Skip every line before the one containing "left eye: (1166, 311)", then copy that line and the rest of the entries below exactly, through the last line.

### TASK INPUT ###

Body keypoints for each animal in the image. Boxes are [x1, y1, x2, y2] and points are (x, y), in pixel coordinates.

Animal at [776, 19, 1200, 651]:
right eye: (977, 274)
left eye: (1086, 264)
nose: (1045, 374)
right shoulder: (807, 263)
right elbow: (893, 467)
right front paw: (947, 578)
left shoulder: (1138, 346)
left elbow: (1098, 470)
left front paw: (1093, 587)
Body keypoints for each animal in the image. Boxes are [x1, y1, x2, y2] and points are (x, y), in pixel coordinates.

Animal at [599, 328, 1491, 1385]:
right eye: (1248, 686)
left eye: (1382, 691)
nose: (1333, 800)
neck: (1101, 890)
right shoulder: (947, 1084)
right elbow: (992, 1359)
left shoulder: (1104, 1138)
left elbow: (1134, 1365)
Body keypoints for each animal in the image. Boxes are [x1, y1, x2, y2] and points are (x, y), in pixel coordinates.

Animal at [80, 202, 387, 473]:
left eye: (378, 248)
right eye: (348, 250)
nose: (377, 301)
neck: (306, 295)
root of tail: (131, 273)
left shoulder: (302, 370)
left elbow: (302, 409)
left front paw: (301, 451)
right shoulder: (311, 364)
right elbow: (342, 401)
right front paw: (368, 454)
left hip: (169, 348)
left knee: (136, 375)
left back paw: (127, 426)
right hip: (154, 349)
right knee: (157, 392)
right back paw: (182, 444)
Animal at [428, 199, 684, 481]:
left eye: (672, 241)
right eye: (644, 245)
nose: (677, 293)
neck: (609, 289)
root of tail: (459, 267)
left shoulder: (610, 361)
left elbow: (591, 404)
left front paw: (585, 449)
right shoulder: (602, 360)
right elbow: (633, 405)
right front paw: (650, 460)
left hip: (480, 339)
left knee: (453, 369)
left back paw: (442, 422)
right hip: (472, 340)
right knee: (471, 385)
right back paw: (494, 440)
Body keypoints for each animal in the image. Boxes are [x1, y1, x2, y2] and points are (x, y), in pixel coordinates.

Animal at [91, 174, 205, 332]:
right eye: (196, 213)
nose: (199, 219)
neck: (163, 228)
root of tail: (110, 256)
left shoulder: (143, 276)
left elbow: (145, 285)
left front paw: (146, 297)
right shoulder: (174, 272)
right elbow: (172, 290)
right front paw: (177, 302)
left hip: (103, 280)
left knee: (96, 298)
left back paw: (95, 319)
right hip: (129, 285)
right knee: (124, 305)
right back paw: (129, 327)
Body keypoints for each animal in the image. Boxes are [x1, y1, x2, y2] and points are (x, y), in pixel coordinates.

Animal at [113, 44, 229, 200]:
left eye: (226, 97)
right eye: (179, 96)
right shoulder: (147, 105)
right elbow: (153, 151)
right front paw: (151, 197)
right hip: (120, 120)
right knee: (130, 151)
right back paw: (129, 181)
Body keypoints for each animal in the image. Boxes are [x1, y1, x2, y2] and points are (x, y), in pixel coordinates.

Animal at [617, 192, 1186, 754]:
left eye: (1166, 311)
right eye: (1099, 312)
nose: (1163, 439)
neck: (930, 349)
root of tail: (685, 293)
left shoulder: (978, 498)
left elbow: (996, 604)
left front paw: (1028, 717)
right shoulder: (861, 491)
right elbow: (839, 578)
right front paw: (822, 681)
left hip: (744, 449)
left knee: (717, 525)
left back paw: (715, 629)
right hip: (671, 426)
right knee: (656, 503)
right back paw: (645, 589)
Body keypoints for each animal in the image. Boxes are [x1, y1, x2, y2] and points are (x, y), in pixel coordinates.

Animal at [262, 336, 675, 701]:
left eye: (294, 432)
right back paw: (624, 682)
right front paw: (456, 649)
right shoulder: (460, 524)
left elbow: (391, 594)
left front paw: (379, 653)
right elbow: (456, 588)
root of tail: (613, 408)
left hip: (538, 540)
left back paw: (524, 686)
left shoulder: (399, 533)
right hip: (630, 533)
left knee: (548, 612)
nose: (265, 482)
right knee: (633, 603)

###

**RESPONSE FOR THIS EXERCISE:**
left eye: (1166, 311)
right eye: (1099, 312)
nose: (1163, 439)
neck: (930, 349)
root of tail: (685, 293)
left shoulder: (978, 498)
left elbow: (996, 604)
left front paw: (1028, 717)
right shoulder: (861, 491)
right elbow: (839, 578)
right front paw: (822, 681)
left hip: (744, 449)
left knee: (717, 525)
left back paw: (715, 629)
right hip: (671, 426)
right knee: (656, 503)
right back paw: (645, 589)
Body keypoints for each animal in the image. Boxes are [x1, y1, x2, y2] and points are (x, y), in pixel coordinates.

Animal at [262, 336, 675, 701]:
left eye: (294, 432)
right back paw: (624, 682)
right front paw: (456, 649)
right shoulder: (460, 524)
left elbow: (391, 594)
left front paw: (379, 653)
right elbow: (456, 588)
root of tail: (613, 408)
left hip: (538, 540)
left back paw: (524, 686)
left shoulder: (399, 533)
right hip: (630, 533)
left knee: (548, 612)
nose: (265, 482)
right knee: (633, 603)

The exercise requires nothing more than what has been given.